(DATA TO PROCESS Opens)

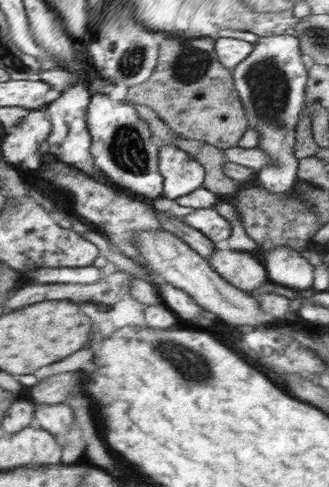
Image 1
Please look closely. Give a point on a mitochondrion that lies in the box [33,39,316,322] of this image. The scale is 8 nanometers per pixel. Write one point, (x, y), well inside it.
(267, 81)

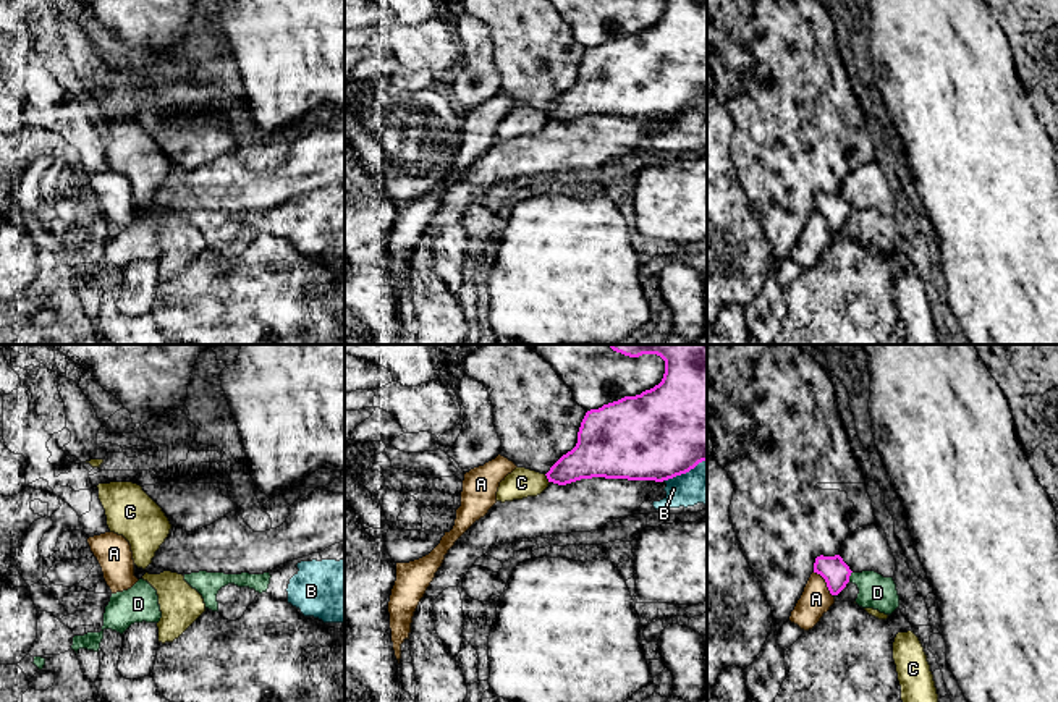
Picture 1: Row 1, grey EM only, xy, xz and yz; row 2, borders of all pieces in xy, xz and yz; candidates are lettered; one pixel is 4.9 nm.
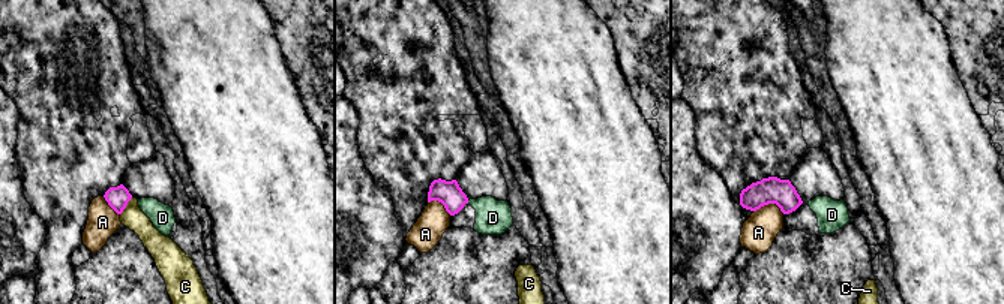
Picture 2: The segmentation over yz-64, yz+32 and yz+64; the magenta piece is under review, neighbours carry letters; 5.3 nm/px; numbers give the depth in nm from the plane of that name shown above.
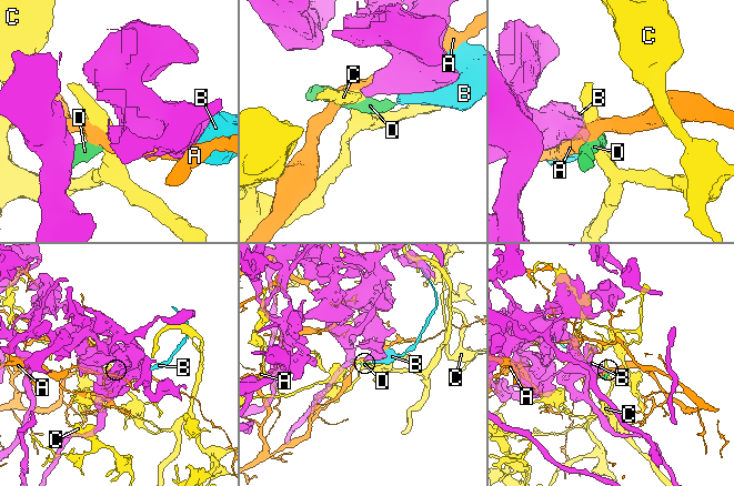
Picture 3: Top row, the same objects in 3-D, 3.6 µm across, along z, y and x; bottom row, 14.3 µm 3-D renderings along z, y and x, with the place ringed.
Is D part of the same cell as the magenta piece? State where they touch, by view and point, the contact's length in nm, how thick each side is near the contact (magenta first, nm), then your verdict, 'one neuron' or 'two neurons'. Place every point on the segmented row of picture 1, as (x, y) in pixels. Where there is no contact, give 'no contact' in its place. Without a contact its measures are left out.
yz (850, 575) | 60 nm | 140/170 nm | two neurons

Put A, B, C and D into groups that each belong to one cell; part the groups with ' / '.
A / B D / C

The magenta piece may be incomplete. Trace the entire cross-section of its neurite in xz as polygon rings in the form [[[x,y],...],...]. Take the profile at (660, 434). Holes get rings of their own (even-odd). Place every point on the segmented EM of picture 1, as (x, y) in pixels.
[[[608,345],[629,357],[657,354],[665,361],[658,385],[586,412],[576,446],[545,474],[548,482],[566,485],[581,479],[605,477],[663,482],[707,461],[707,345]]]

(DATA TO PROCESS Closes)
(DATA TO PROCESS Opens)

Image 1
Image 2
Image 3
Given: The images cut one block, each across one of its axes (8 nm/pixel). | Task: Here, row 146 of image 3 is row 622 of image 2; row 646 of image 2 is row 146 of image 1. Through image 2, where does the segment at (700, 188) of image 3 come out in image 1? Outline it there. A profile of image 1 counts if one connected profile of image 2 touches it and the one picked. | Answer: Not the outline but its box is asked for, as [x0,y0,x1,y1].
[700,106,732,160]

(DATA TO PROCESS Closes)

> TASK INSTRUCTIONS
Everything above from the line with "Please look closely." through the line with "Picture 2: The" should be retyped exactly, and nothing else; omit pictures.

> RESPONSE AREA
Please look closely. Give a point on a mitochondrion that lies in the box [33,39,316,322] of this image. The scale is 8 nanometers per pixel. Write one point, (x, y), well inside it.
(267, 81)

Picture 1: Row 1, grey EM only, xy, xz and yz; row 2, borders of all pieces in xy, xz and yz; candidates are lettered; one pixel is 4.9 nm.
Picture 2: The segmentation over yz-64, yz+32 and yz+64; the magenta piece is under review, neighbours carry letters; 5.3 nm/px; numbers give the depth in nm from the plane of that name shown above.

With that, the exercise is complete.